The strength of this study was the large cohort, the population-based recruitment, the nature of data collection and the high percentage of children followed-up at age 3 (95.7%), 12 (94.3%) and 24 (92.0%) months.10 More than 90% of children from all the categories of the baseline characteristics were available for the current analyses. However, the accuracy of the self-reported pre-pregnancy weight as gathered from some of the mothers is a limitation; a degree of measurement error can be expected. The adult weight is generally underestimated by self-reported measures, especially in overweight and obese groups and overestimated in underweight groups.35 Even though, the high correlation between weight measurement and self-reported weight would allow for adequate BMI category classification.36

Conclusion

In summary, after allowing for confounders, this study found that maternal pre-pregnancy overweight and obesity are negatively associated with duration of any BF and EBF. BF is indispensable for children's health. The protective effect of BF is against all-cause of mortality in infants.
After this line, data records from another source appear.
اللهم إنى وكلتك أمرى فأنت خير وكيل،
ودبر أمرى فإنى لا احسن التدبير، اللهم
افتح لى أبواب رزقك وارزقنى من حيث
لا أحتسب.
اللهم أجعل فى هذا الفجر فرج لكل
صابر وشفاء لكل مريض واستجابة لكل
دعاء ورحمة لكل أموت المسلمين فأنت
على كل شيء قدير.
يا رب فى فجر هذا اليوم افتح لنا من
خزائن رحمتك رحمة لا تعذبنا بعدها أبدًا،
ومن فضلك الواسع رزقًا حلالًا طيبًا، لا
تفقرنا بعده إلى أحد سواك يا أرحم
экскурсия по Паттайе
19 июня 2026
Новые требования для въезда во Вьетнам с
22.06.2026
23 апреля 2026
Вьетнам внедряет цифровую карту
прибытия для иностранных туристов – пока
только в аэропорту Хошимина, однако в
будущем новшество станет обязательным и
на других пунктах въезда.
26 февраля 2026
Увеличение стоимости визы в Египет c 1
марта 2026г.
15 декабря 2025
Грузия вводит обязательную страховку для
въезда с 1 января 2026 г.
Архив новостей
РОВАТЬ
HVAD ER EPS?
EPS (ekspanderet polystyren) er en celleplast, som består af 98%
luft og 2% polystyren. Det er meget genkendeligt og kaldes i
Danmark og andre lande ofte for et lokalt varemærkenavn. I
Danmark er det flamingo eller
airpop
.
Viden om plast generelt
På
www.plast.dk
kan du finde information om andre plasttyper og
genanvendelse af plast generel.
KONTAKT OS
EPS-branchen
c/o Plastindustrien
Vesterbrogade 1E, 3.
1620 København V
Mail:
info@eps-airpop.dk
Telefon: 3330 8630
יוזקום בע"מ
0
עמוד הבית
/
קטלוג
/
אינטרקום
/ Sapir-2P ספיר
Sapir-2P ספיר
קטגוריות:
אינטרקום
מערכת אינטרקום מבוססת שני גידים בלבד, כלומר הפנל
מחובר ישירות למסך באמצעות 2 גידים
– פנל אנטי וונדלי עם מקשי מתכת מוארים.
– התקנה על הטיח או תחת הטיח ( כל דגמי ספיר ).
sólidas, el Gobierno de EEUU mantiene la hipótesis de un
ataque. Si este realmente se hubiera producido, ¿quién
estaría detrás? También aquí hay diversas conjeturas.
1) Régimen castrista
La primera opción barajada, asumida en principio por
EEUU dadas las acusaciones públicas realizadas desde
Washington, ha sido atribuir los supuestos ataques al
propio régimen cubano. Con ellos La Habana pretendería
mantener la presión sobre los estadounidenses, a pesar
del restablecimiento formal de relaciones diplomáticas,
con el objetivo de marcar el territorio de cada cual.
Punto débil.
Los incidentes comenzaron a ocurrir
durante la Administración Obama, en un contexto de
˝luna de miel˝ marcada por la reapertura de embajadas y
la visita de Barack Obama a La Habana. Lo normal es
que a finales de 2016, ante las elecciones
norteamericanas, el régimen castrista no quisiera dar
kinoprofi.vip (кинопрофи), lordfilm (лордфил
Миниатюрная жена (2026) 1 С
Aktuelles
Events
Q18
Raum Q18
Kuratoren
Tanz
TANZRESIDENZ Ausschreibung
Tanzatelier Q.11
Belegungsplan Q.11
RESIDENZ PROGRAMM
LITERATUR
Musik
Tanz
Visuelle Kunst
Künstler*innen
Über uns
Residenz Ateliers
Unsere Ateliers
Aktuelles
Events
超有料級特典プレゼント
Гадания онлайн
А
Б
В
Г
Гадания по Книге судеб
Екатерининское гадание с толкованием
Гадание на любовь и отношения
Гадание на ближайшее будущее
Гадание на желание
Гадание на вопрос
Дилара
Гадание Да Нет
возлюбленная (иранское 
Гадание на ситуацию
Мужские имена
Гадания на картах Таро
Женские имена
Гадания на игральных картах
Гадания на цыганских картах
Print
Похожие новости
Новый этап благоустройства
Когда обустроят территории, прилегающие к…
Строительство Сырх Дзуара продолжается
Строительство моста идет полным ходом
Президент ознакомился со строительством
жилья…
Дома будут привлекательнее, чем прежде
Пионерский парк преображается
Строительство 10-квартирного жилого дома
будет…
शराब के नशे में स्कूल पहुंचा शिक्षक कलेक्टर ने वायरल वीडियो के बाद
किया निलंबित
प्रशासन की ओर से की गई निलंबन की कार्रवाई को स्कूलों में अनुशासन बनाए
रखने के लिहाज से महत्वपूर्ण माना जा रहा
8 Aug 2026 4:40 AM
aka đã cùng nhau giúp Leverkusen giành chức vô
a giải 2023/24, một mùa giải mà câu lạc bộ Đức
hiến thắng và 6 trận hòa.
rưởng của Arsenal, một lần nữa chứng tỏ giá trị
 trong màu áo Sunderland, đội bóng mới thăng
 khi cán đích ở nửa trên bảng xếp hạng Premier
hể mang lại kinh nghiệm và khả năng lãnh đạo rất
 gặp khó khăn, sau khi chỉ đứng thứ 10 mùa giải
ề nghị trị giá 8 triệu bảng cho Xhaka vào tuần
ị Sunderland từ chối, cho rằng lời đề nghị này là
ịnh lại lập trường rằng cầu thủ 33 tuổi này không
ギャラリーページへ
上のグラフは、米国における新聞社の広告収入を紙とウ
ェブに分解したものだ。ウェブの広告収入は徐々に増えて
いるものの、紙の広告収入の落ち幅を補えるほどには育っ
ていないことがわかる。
Children who are not breastfed have repeated infections and hospitalizations.37 It is possible that the higher proportion of underweight and obese mothers that were no longer BF at 3 months of age is due to biological reasons and guidance or information on BF will not work, as women are simply not able to follow the recommended guidelines. This study identified underweight, overweight and obese women population as risk groups to early weaning and uncovered the necessity to focalize a supplementary guidance about BF benefits to mother and infant health during prenatal and postnatal care. Moreover, it is necessary to create heath strategies of promotion, prevention and support to follow the recommended nutritional status according to BMI classification in reproductive age women population.